Unpredictable winter weather and recent storms in backcountry areas are creating variable conditions, New York State Department of Environmental Conservation (DEC) Commissioner Basil Seggos announced last week.
Visitors should be prepared with proper clothing and equipment for snow, ice and cold to ensure a safe winter experience.
“Winter conditions in New York’s backcountry areas include beautiful, unpredictable, and sometimes treacherous weather,” Seggos said. “While DEC encourages recreation year-round on state forest preserve lands, visitors are advised to pay careful attention to forecasted conditions when adventuring outdoors. Conditions can vary wildly across the state, as well as with elevation change, such as in the Adirondacks High Peaks region and the Catskills, where pleasant trailhead conditions can quickly shift into wet or frozen terrain as hikers advance up the trail.”
Snow depths range greatly throughout the Adirondacks, with the deepest snow at higher elevations in the High Peaks region and other mountains over 3,000 feet. Lower elevation trails have mixed conditions of snow, ice and slush, including many of the Catskill Mountains where the potential for icy trail conditions exist.

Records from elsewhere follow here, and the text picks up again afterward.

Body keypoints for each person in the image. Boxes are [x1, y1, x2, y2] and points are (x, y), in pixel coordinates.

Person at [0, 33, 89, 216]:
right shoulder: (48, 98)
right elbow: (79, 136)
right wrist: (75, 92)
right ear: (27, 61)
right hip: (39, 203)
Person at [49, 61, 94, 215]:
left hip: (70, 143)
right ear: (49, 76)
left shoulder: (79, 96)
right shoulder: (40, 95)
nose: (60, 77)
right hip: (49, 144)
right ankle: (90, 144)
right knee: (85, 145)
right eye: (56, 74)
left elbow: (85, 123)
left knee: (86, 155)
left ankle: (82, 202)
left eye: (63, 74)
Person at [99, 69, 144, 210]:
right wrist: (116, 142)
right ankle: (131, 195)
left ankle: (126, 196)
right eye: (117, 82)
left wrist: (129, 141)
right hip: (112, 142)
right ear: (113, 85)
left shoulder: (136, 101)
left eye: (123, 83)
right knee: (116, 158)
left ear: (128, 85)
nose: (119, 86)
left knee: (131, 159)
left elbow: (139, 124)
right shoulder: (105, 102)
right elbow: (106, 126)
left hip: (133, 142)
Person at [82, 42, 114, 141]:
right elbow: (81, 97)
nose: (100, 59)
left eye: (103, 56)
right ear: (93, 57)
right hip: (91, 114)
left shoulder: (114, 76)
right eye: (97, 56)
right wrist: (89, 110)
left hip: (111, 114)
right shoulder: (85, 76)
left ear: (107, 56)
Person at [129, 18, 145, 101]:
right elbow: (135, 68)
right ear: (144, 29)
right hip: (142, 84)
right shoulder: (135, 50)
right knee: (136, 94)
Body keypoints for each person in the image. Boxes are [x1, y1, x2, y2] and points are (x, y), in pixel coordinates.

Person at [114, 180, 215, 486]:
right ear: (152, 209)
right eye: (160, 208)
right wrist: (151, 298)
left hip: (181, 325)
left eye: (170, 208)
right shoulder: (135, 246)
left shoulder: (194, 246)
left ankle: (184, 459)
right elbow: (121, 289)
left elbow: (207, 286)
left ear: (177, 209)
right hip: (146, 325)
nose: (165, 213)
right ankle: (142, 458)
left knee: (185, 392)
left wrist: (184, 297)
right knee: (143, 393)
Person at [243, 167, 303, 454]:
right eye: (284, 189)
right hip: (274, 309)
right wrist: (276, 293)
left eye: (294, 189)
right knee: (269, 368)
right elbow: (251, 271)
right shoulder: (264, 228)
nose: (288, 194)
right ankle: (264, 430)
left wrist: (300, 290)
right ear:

DEC recommends visitors to the backcountry carry snowshoes and trekking poles and use them when snow depths warrant. Snowshoes or skis ease travel on snow and prevent “post holing,” which can ruin trails and cause sudden falls, resulting in injuries. Crampons or other traction devices should be carried for use on icy portions of the trails including summits and other exposed areas. An ice axe may be necessary above tree line in the High Peaks.
Forest rangers strongly advise that current trail conditions will make travel without properly fitting traction devices extremely difficult. Check out DEC’s Winter Hiking Safety webpage at dec.ny.gov for further details on traction devices.
Some seasonal access roads remain open. However, the use of four-wheel drive vehicles is strongly recommended. Some seasonal access roads have transitioned to snowmobile use. Check local club, county and state webpages and resources, including the NYSSA Snowmobile Web map, for up-to-date snowmobile trail information.
While ice is beginning to form on some waterways, DEC advises outdoor enthusiasts to review ice safety guidelines before heading out.
In addition, backcountry visitors should hike smart and follow these safety guidelines:
- Check weather before entering the woods. If extreme cold is predicted or the weather is poor, postpone the trip.
- Be aware of weather conditions at all times and if the weather worsens, head out of the woods.
- Dress properly in layers of clothing made of wool fleece, and other materials that wick moisture (not cotton), including a wool or fleece hat, gloves or mittens, wind/rain resistant outerwear, and winter boots. Learn how to layer for a cold weather hike on DEC’s YouTube page.
- Carry a day pack with the following: ice axe, food and water, extra clothing, map and compass, first-aid kit, flashlight/headlamp, sunglasses, sunblock protection, ensolite pads, stove and extra fuel, and bivy sack or space blankets. Hypothermia can kill even when temperatures are above freezing. A tiny emergency “space blanket” can save your life.
- Carry plenty of food and water. Eat, drink and rest often. Being tired, hungry or dehydrated makes outdoor adventurers more susceptible to hypothermia.
- Know the terrain and physical capabilities. Remember that it takes more time and energy to travel through snow.
- Never travel alone and always inform someone of the intended route and return time.
Visit DEC’s Winter Hiking Safety webpage for information, resources, and videos on hiking safely in the winter.
Traveling through snow takes more energy and time than hiking the same distance, especially in freshly fallen snow. Plan trips accordingly. In an emergency call 911. To request forest ranger assistance, call 1-833-NYS-RANGERS.